Descriptions, Reviews, Etc.
Publisher Description:

"It is Easter Sunday, April 1945, early in the morning, maybe just dawn. We stand still, like frozen grey statues. Us. Seven hundred and thirty women, wrapped in wet, grey, threadbare blankets, standing in the rain. Our blankets hang over our heads, drape down to the soil. We hold them closed with our hands from the inside, leaving only a small opening to peer out, so that we save the precious warmth of our breath." (from Chapter 5)

So begins the author's sojourn, her search for freedom that begins with the chaotic barrenness in which she found herself after her liberation on Easter Sunday, April 1945, and takes her across several continents and half a lifetime.

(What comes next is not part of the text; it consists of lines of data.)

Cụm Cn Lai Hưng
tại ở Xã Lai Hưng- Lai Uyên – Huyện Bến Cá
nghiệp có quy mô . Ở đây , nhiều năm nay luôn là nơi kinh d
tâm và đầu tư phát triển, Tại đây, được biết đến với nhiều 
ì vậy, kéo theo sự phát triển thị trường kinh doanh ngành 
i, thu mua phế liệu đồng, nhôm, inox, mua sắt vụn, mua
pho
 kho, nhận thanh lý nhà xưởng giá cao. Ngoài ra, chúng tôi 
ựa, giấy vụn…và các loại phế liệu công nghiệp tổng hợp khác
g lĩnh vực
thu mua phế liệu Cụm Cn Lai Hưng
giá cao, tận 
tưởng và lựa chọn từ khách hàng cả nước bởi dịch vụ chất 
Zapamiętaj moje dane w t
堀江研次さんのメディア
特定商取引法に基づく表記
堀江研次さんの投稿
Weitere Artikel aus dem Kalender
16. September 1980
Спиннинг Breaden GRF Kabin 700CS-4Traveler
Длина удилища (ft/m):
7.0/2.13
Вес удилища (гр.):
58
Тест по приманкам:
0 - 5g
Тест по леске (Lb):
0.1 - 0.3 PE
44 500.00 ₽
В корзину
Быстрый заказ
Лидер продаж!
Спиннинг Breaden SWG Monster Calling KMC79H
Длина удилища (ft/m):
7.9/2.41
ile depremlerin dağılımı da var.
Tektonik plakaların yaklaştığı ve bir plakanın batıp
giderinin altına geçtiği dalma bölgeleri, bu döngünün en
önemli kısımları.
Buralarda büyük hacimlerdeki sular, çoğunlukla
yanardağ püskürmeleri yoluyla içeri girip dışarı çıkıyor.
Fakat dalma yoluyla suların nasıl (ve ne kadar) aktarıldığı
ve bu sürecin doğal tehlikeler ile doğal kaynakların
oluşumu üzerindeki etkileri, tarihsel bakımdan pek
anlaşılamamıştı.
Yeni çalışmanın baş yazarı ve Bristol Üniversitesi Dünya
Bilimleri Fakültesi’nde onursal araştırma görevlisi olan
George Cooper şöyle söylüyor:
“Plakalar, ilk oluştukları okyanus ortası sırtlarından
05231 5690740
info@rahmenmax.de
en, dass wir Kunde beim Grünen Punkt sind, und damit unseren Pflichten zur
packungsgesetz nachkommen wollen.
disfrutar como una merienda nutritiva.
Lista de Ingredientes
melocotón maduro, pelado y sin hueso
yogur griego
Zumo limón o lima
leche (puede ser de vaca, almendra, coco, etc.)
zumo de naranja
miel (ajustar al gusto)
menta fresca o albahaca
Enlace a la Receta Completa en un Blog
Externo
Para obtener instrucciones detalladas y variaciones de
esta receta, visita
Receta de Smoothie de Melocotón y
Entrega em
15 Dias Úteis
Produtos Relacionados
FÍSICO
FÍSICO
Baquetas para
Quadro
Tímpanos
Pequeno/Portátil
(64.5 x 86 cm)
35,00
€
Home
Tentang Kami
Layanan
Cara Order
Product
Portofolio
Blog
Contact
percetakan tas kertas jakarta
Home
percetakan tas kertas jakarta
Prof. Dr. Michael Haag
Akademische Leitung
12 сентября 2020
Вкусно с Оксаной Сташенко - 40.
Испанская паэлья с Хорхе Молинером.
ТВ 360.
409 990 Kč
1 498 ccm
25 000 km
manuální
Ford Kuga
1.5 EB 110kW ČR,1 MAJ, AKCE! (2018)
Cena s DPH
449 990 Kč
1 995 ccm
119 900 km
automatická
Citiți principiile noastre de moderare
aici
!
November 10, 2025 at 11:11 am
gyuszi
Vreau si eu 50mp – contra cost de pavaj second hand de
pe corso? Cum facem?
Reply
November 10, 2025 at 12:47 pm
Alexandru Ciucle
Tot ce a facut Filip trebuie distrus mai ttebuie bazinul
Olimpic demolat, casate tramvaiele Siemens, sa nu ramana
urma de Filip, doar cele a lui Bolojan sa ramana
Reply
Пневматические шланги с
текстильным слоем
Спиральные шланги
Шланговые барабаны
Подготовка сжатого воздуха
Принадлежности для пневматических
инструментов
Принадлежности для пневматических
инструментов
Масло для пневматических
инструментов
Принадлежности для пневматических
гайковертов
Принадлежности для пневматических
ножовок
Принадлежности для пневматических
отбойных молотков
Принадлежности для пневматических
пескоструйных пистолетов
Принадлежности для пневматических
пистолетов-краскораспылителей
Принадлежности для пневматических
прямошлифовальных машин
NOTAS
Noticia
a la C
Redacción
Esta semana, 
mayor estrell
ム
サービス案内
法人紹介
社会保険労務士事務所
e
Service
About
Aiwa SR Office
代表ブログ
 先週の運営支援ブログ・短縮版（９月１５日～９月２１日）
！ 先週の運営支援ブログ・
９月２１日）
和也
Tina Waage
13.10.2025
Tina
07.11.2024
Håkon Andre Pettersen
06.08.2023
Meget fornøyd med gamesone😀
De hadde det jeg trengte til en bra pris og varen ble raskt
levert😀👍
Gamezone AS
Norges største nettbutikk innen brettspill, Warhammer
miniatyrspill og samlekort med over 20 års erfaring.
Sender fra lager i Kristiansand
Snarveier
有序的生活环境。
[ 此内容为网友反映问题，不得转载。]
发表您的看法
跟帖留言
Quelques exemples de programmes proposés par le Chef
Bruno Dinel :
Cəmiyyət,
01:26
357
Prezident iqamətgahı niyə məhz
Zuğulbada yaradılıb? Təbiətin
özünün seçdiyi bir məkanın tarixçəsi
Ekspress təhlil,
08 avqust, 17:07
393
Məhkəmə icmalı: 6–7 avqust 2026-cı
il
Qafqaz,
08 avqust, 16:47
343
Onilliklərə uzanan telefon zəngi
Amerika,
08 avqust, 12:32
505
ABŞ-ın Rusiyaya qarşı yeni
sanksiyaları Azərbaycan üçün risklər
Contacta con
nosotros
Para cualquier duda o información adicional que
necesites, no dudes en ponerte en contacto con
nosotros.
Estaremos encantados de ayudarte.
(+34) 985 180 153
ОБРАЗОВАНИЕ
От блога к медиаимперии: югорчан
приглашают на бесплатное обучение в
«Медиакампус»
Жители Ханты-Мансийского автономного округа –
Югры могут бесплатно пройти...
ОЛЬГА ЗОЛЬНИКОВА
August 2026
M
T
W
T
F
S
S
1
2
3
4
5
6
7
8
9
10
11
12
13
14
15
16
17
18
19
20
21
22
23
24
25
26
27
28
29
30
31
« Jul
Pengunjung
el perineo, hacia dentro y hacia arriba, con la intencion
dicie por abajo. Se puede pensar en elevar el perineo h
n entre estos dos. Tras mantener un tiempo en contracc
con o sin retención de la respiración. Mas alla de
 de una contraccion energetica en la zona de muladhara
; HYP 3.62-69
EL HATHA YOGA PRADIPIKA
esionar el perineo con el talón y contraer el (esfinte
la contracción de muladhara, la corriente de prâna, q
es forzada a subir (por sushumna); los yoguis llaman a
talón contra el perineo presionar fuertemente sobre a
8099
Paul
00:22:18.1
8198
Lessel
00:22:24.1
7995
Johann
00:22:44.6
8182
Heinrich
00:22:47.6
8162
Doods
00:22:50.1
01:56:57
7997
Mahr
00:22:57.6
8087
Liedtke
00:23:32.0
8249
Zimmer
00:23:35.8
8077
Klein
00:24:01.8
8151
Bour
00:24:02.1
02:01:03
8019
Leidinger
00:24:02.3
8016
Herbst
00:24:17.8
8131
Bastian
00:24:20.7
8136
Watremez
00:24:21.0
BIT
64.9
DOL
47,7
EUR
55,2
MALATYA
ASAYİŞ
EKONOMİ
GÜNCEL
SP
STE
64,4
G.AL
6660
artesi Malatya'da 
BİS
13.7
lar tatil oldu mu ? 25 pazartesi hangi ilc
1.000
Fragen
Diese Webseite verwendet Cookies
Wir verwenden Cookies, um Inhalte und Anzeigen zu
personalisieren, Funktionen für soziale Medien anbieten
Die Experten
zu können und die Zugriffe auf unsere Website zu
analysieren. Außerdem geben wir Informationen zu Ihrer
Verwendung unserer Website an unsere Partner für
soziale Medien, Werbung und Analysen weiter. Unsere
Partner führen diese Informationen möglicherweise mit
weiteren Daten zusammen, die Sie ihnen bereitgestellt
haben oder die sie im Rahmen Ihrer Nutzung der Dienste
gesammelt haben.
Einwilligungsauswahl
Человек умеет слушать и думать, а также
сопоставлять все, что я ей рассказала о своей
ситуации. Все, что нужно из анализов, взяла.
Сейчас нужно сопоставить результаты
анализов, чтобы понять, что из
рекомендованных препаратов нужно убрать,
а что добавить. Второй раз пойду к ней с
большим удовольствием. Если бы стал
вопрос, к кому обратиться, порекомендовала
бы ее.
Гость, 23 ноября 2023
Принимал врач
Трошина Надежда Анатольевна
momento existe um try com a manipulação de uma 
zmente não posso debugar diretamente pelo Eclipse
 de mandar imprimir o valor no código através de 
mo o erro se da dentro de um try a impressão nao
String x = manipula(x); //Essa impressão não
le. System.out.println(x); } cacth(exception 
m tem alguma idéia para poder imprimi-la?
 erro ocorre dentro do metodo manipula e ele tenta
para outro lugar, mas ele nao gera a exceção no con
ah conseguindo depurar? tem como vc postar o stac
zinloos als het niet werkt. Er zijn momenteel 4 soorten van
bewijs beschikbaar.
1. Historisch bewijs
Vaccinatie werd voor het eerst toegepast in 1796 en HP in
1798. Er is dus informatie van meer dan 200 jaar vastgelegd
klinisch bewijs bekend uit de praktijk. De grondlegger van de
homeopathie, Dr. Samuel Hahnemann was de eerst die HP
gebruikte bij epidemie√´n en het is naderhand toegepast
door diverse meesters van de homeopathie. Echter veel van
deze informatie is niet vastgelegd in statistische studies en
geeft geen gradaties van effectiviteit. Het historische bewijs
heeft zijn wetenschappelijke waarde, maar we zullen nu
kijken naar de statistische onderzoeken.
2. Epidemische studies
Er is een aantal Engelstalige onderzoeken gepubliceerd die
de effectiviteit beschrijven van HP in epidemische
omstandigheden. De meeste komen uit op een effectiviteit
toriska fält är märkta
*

Raab paints a brief yet moving picture of her idyllic life before her internment and the shock and the horrors of Auschwitz, but it is in the images of life after her liberation, that Raab imparts her most poignant story - a story told in a clear, almost sparse, always honest style, a story of the brutal, and, at times, the beautiful facts of human nature.

This book will appeal to a number of audiences - to readers interested in human nature under the most trying circumstances, to historians of World War II or Jewish history, to veterans and their families who lived through World War II, and to those interested in politics and the evils of political extremism.


Contributor Bio(s): Raab, Elisabeth M.: - Elisabeth M. Raab was born in Hungary in 1921. In 1944 she was deported with her mother, father and daughter to the concentration camp at Auschwitz. She alone survived and was liberated by the Americans in 1945. She now resides with her family in Toronto.